**FRAGMENTO PARA LEER:**
────────────────────────────────────────

En aquel día cuando el Evangelio fuere silenciado, cuando nuestros ministros dejaran de predicar, cuando la Biblia fuera encadenada, en aquel día (Dios quiera que no suceda nunca), en aquel día, Inglaterra podría contarse entre los muertos, pues habría caído, puesto que Dios la habría abandonado, viendo que ha desechado su alianza con Él. Cristianos, en esta pelea por la justicia, ustedes están combatiendo por su nación, por sus libertades, por su felicidad y su paz; pues a menos que se mantenga la religión, la religión del cielo, todo ello en verdad será destruido.
A continuación, reflexionemos en que, en esta gran guerra por Dios y por Cristo, estamos peleando con enemigos insidiosos y muy poderosos. Permítanme hacer otra vez la observación que en tanto que hablo de ciertos caracteres, no estoy hablando de los hombres, sino de sus errores. En este momento, estamos experimentando dificultades especiales en la gran contienda por la verdad: especiales, debido a que muy pocos la aprecian. Tenemos enemigos de todas las clases, y todos ellos mucho más despiertos que nosotros. El infiel tiene sus ojos muy abiertos; y mientras creemos (somos hombres muy confiados), que en verdad nuestra grandeza está madura, una helada está quemando nuestros hermosos retoños, y a menos que despertemos ¡que Dios nos ayude!

────────────────────────────────────────

**LISTADO PROPORCIONADO:**

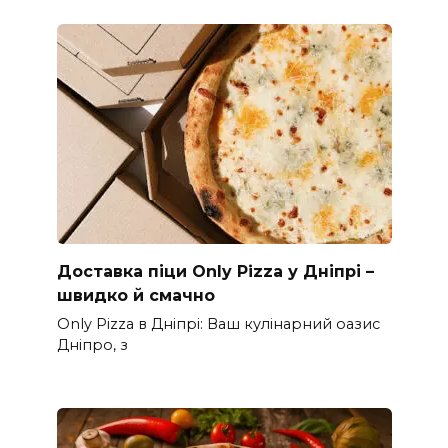
Доставка піци Only Pizza у Дніпрі –
швидко й смачно
Only Pizza в Дніпрі: Ваш кулінарний оазис
Дніпро, з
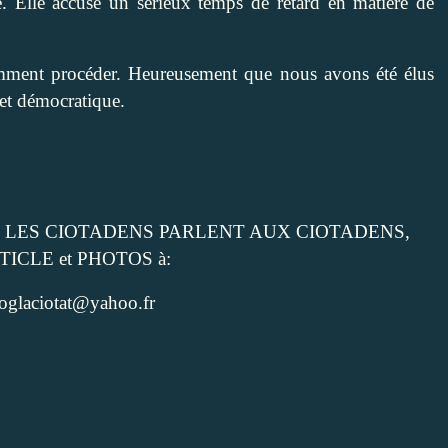
 Elle accuse un sérieux temps de retard en matière de
omment procéder. Heureusement que nous avons été élus
 et démocratique.
cle dans LES CIOTADENS PARLENT AUX CIOTADENS,
RTICLE et PHOTOS à:
oglaciotat@yahoo.fr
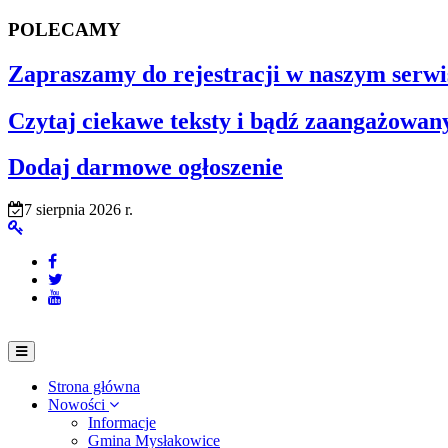
POLECAMY
Zapraszamy do rejestracji w naszym serwi
Czytaj ciekawe teksty i bądź zaangażowan
Dodaj darmowe ogłoszenie
7 sierpnia 2026 r.
Strona główna
Nowości
Informacje
Gmina Mysłakowice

────────────────────────────────────────

**CUESTIONES DE COMPRENSIÓN:**
A. Según el fragmento, ¿qué clase de enemigos se enfrentan en la gran guerra por Dios y por Cristo?
B. Por favor, transcribe el pasaje del fragmento que va desde "A continuación, reflexionemos" hasta "Dios nos ayude!", incluida esta última parte.
C. Indica si cada afirmación concuerda con el fragmento y cita las palabras que lo deciden: (i) Al hablar de ciertos caracteres, se refiere a los hombres y no a sus errores. (ii) Los enemigos están mucho más despiertos que nosotros. (iii) Las dificultades son especiales porque muy pocos aprecian la verdad.
El listado es material aparte y no forma parte del fragmento.

**SOLUCIONES EN ORDEN:**
A. Enemigos insidiosos y muy poderosos.

B.
A continuación, reflexionemos en que, en esta gran guerra por Dios y por Cristo, estamos peleando con enemigos insidiosos y muy poderosos. Permítanme hacer otra vez la observación que en tanto que hablo de ciertos caracteres, no estoy hablando de los hombres, sino de sus errores. En este momento, estamos experimentando dificultades especiales en la gran contienda por la verdad: especiales, debido a que muy pocos la aprecian. Tenemos enemigos de todas las clases, y todos ellos mucho más despiertos que nosotros. El infiel tiene sus ojos muy abiertos; y mientras creemos (somos hombres muy confiados), que en verdad nuestra grandeza está madura, una helada está quemando nuestros hermosos retoños, y a menos que despertemos ¡que Dios nos ayude!

C.
(i) No: "no estoy hablando de los hombres, sino de sus errores".
(ii) Sí: "todos ellos mucho más despiertos que nosotros".
(iii) Sí: "especiales, debido a que muy pocos la aprecian".